TASK INSTRUCTIONS — Can you reproduce every line of the listing below word for word, leaving out the pictures?

== == ==

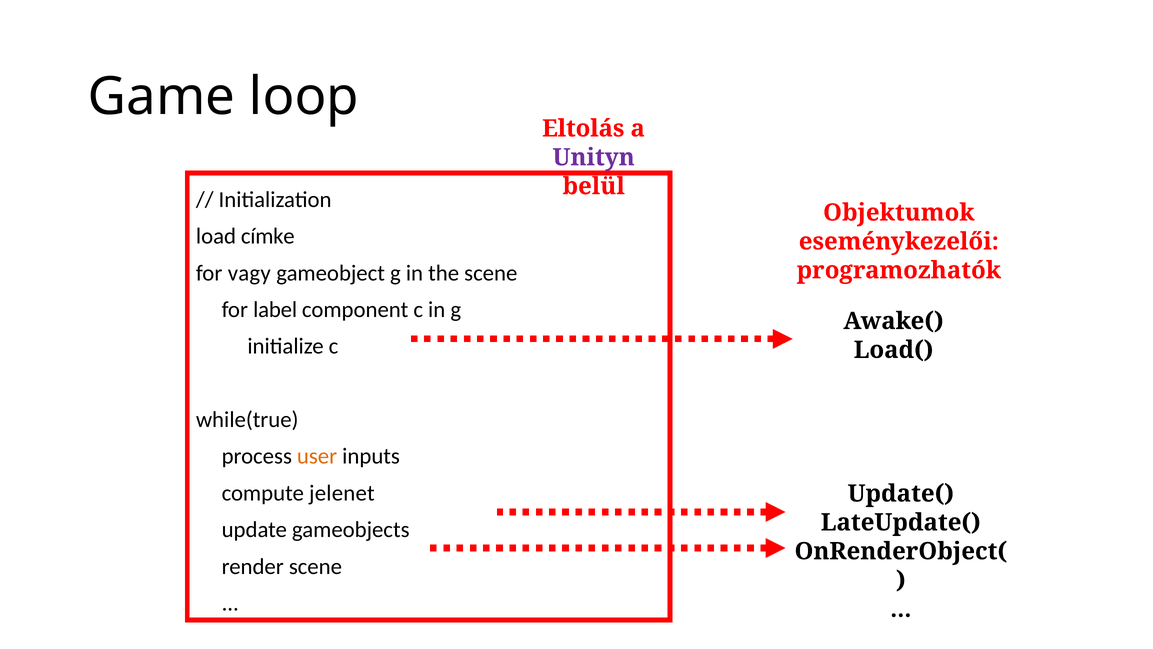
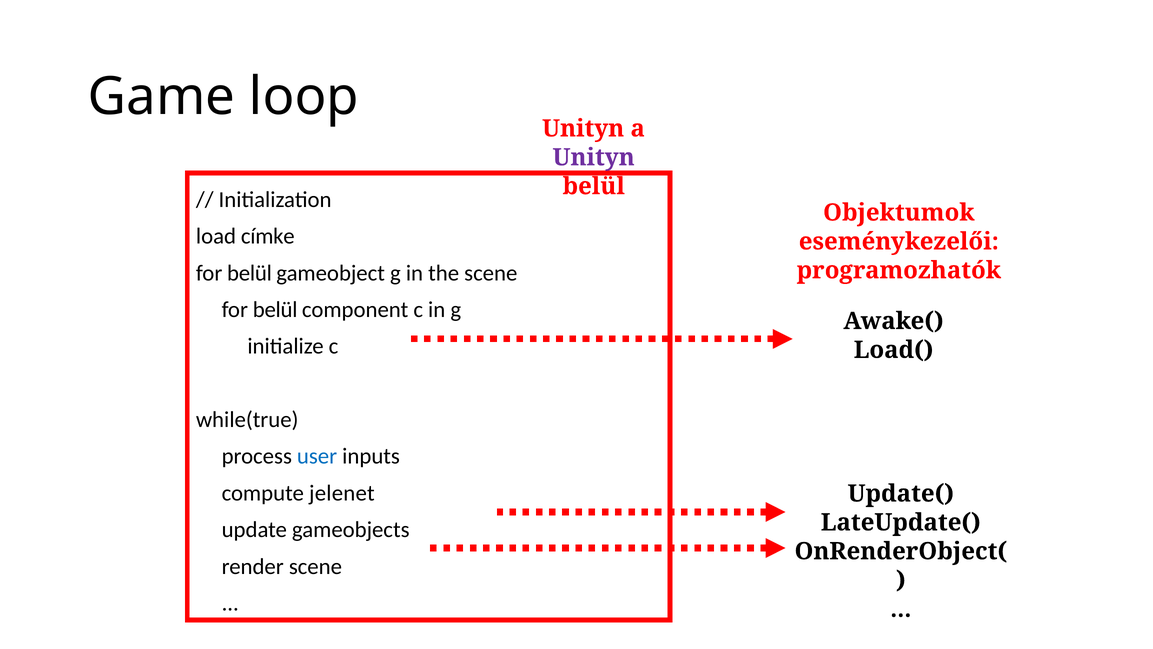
Eltolás at (583, 128): Eltolás -> Unityn
vagy at (249, 273): vagy -> belül
label at (275, 309): label -> belül
user colour: orange -> blue
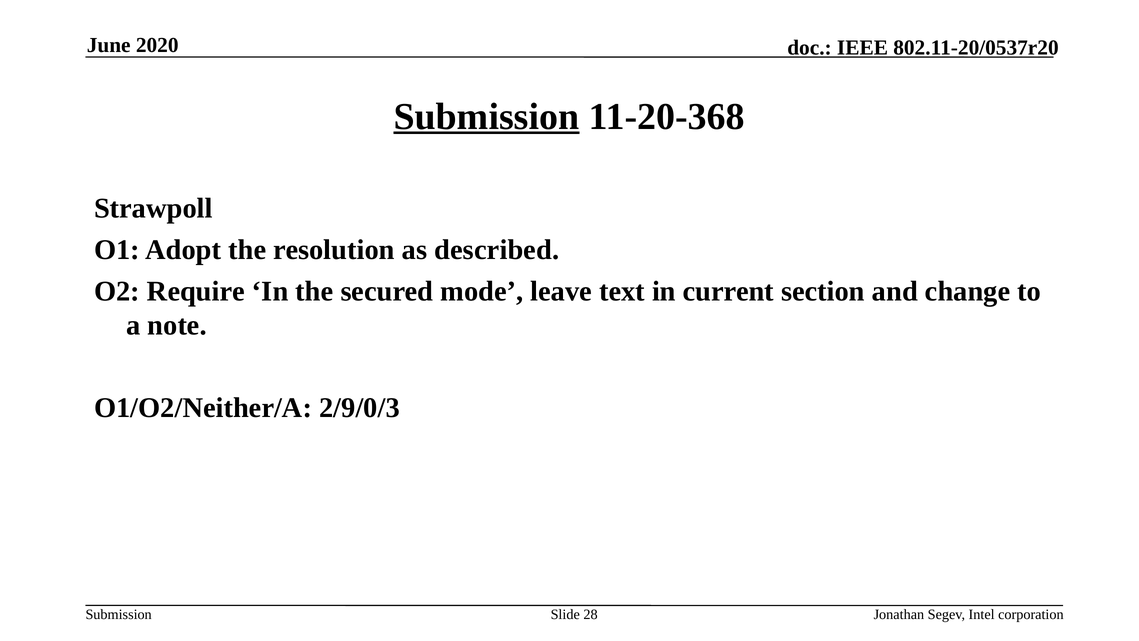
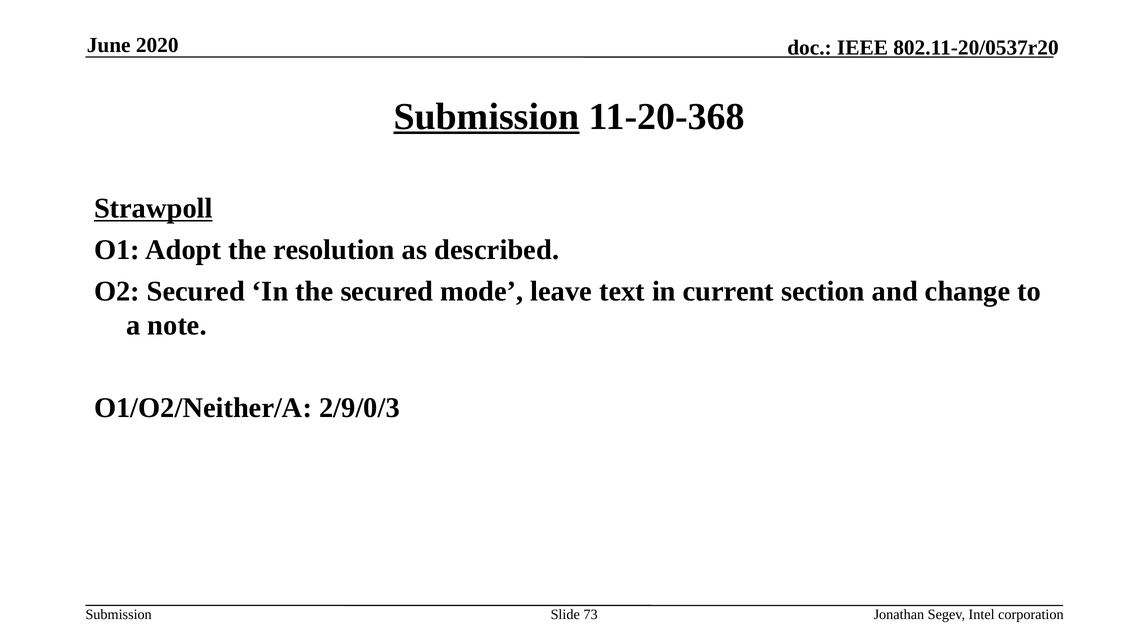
Strawpoll underline: none -> present
O2 Require: Require -> Secured
28: 28 -> 73
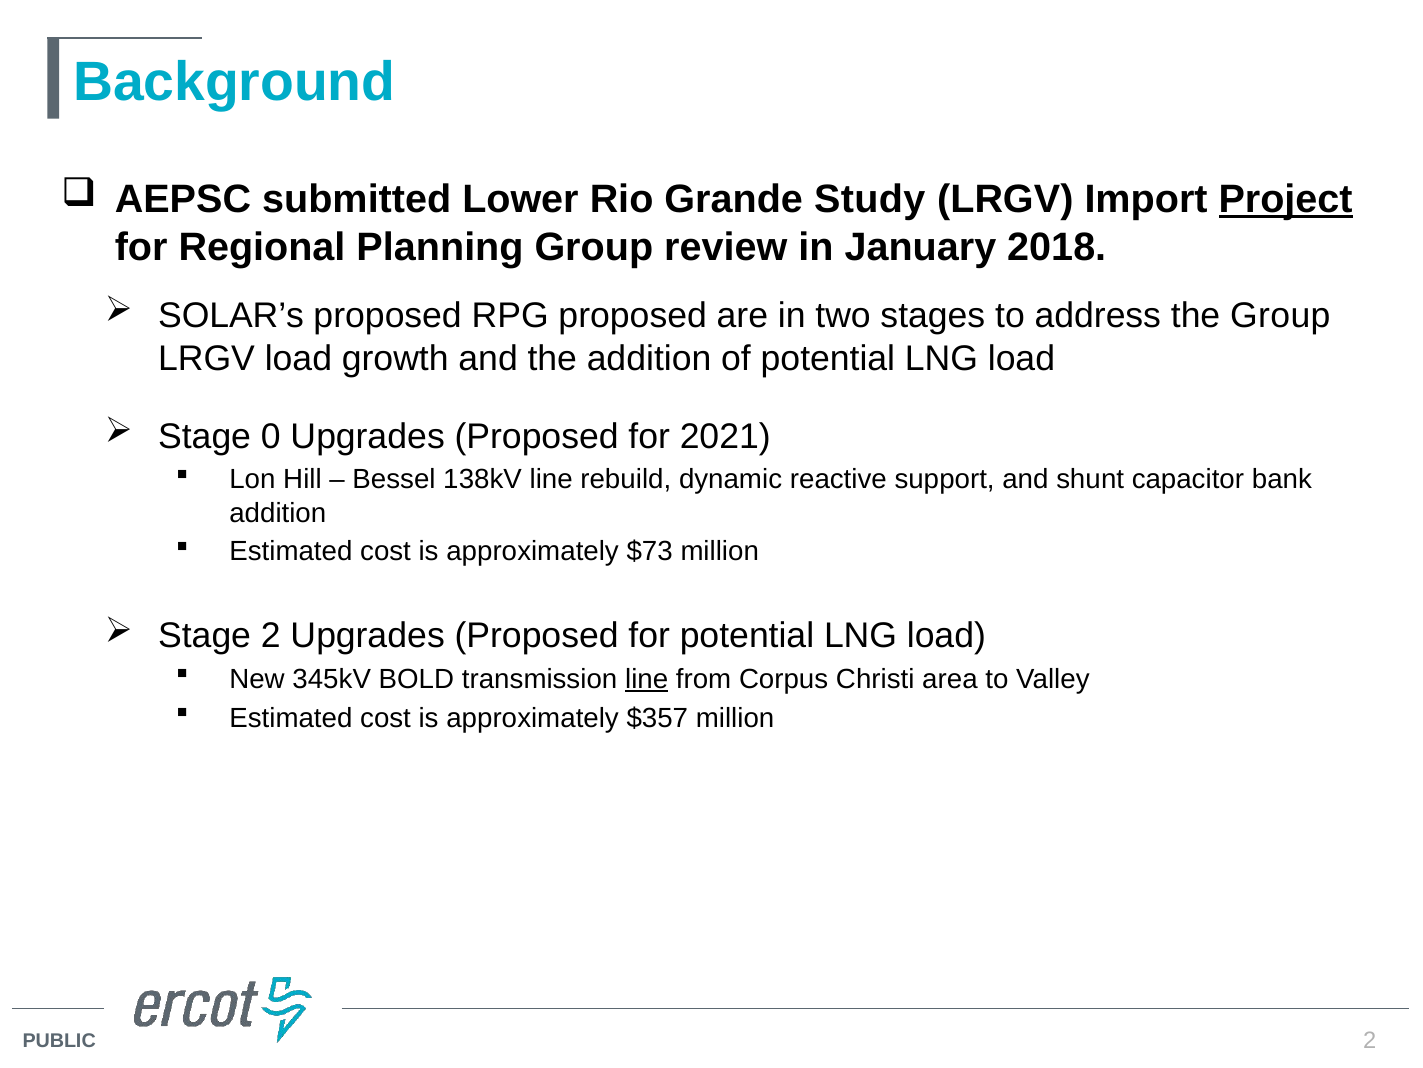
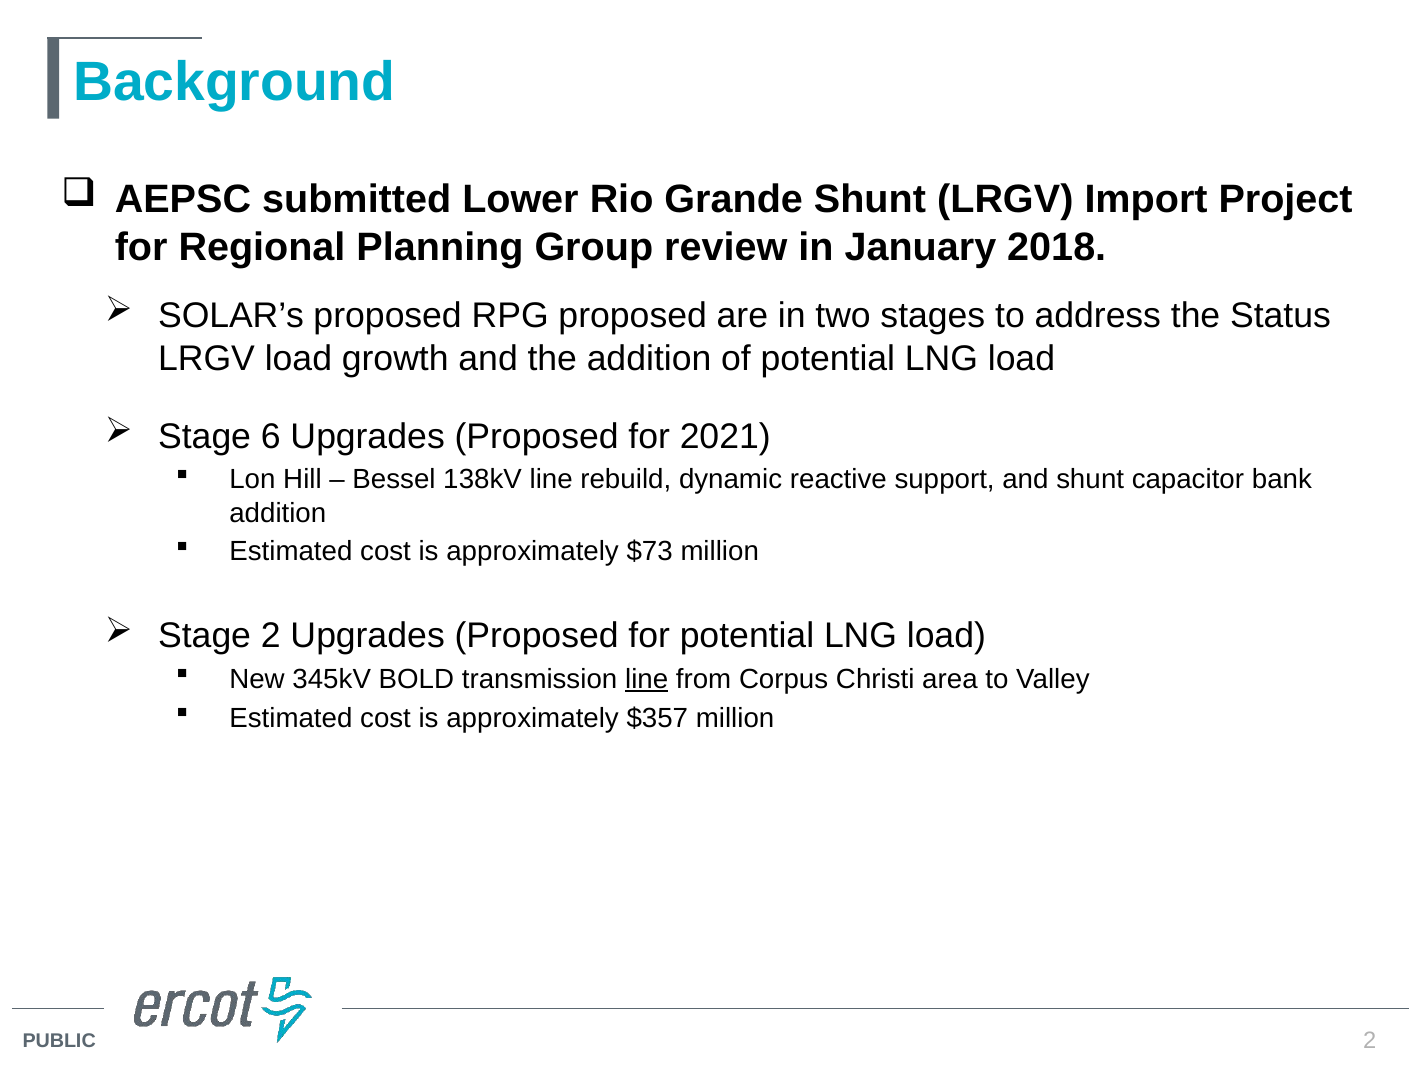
Grande Study: Study -> Shunt
Project underline: present -> none
the Group: Group -> Status
0: 0 -> 6
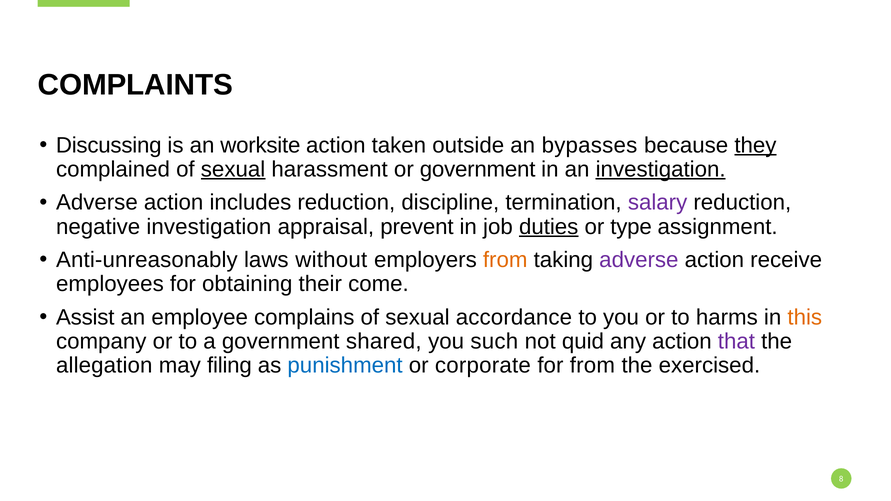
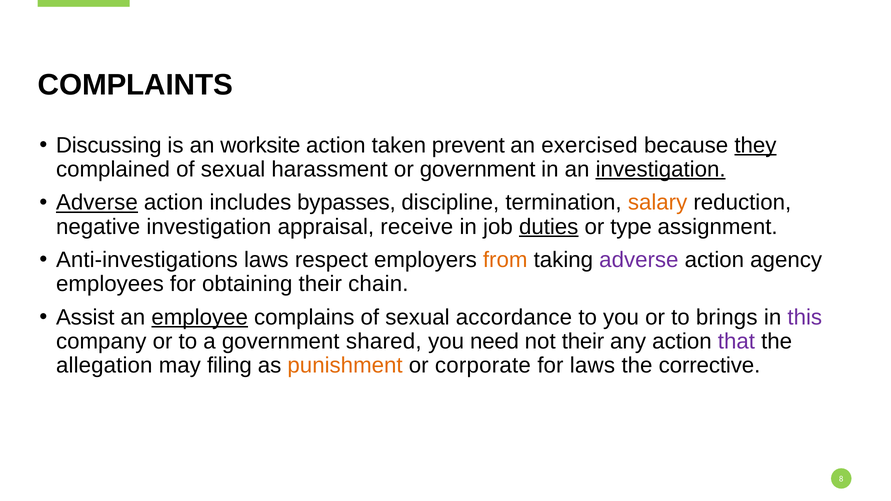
outside: outside -> prevent
bypasses: bypasses -> exercised
sexual at (233, 169) underline: present -> none
Adverse at (97, 203) underline: none -> present
includes reduction: reduction -> bypasses
salary colour: purple -> orange
prevent: prevent -> receive
Anti-unreasonably: Anti-unreasonably -> Anti-investigations
without: without -> respect
receive: receive -> agency
come: come -> chain
employee underline: none -> present
harms: harms -> brings
this colour: orange -> purple
such: such -> need
not quid: quid -> their
punishment colour: blue -> orange
for from: from -> laws
exercised: exercised -> corrective
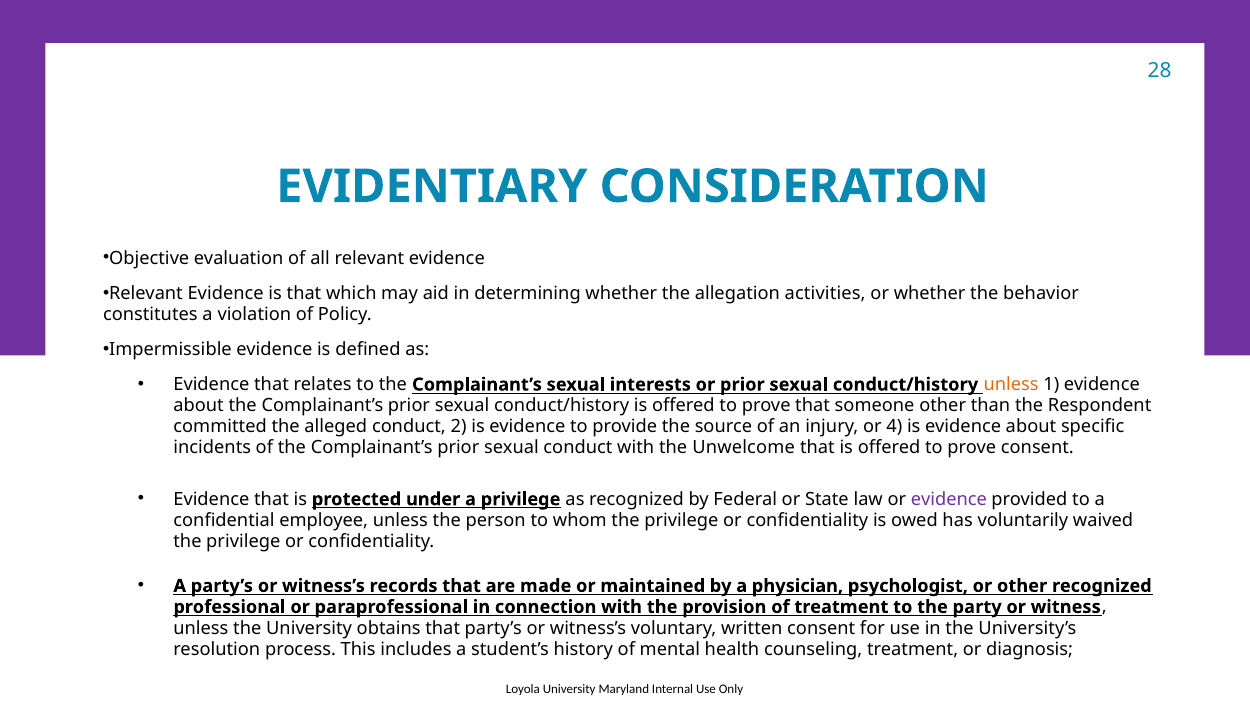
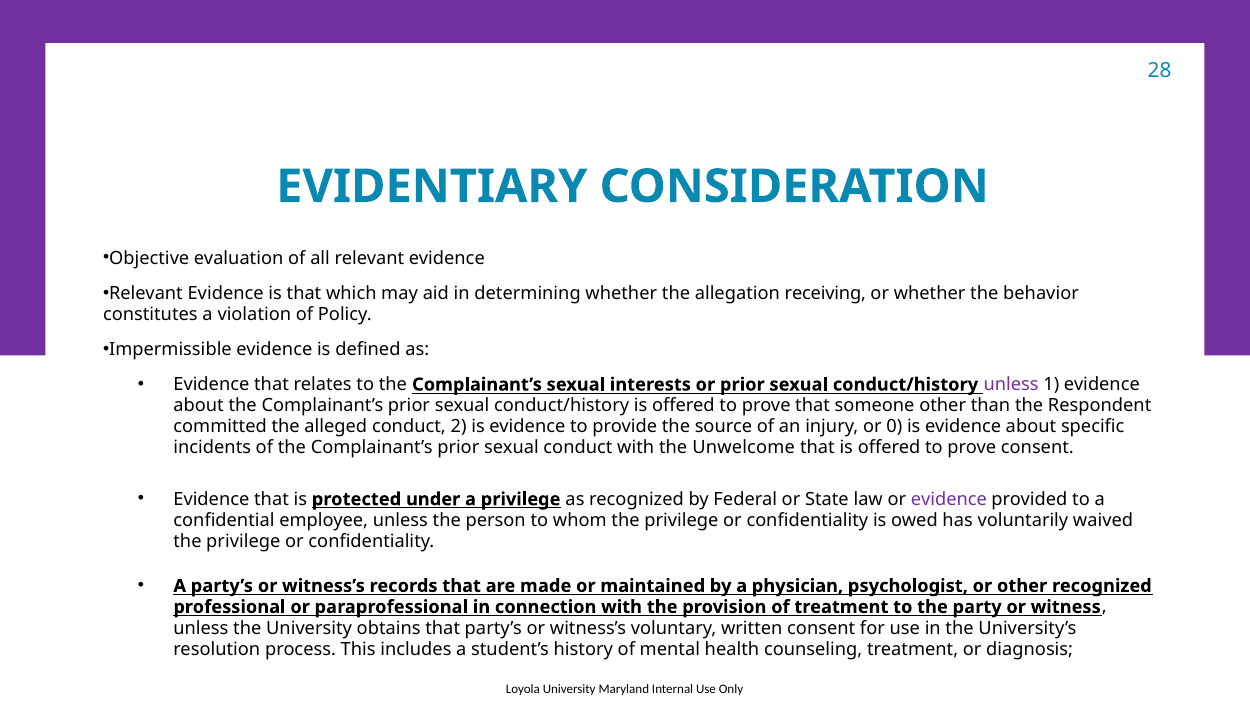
activities: activities -> receiving
unless at (1011, 385) colour: orange -> purple
4: 4 -> 0
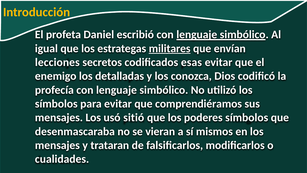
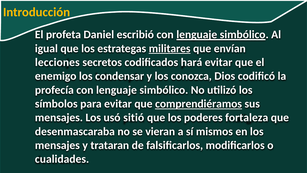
esas: esas -> hará
detalladas: detalladas -> condensar
comprendiéramos underline: none -> present
poderes símbolos: símbolos -> fortaleza
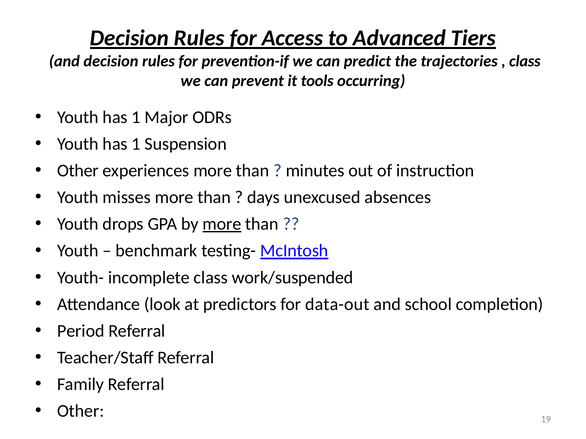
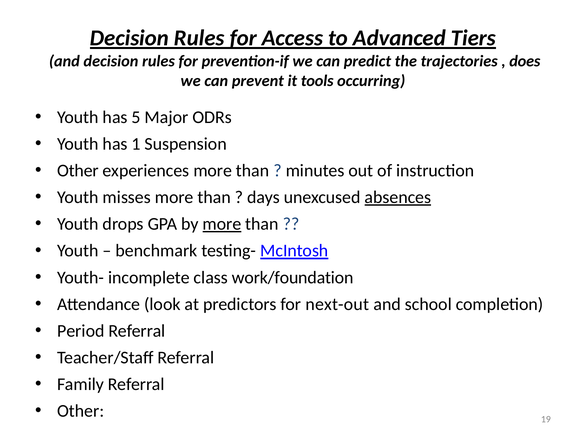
class at (525, 61): class -> does
1 at (136, 117): 1 -> 5
absences underline: none -> present
work/suspended: work/suspended -> work/foundation
data-out: data-out -> next-out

== == ==

TASK OUTPUT —
Eltolás at (583, 128): Eltolás -> Unityn
vagy at (249, 273): vagy -> belül
label at (275, 309): label -> belül
user colour: orange -> blue
Strawpoll underline: none -> present
O2 Require: Require -> Secured
28: 28 -> 73
Grande Study: Study -> Shunt
Project underline: present -> none
the Group: Group -> Status
0: 0 -> 6
outside: outside -> prevent
bypasses: bypasses -> exercised
sexual at (233, 169) underline: present -> none
Adverse at (97, 203) underline: none -> present
includes reduction: reduction -> bypasses
salary colour: purple -> orange
prevent: prevent -> receive
Anti-unreasonably: Anti-unreasonably -> Anti-investigations
without: without -> respect
receive: receive -> agency
come: come -> chain
employee underline: none -> present
harms: harms -> brings
this colour: orange -> purple
such: such -> need
not quid: quid -> their
punishment colour: blue -> orange
for from: from -> laws
exercised: exercised -> corrective
activities: activities -> receiving
unless at (1011, 385) colour: orange -> purple
4: 4 -> 0
esas: esas -> hará
detalladas: detalladas -> condensar
comprendiéramos underline: none -> present
poderes símbolos: símbolos -> fortaleza
class at (525, 61): class -> does
1 at (136, 117): 1 -> 5
absences underline: none -> present
work/suspended: work/suspended -> work/foundation
data-out: data-out -> next-out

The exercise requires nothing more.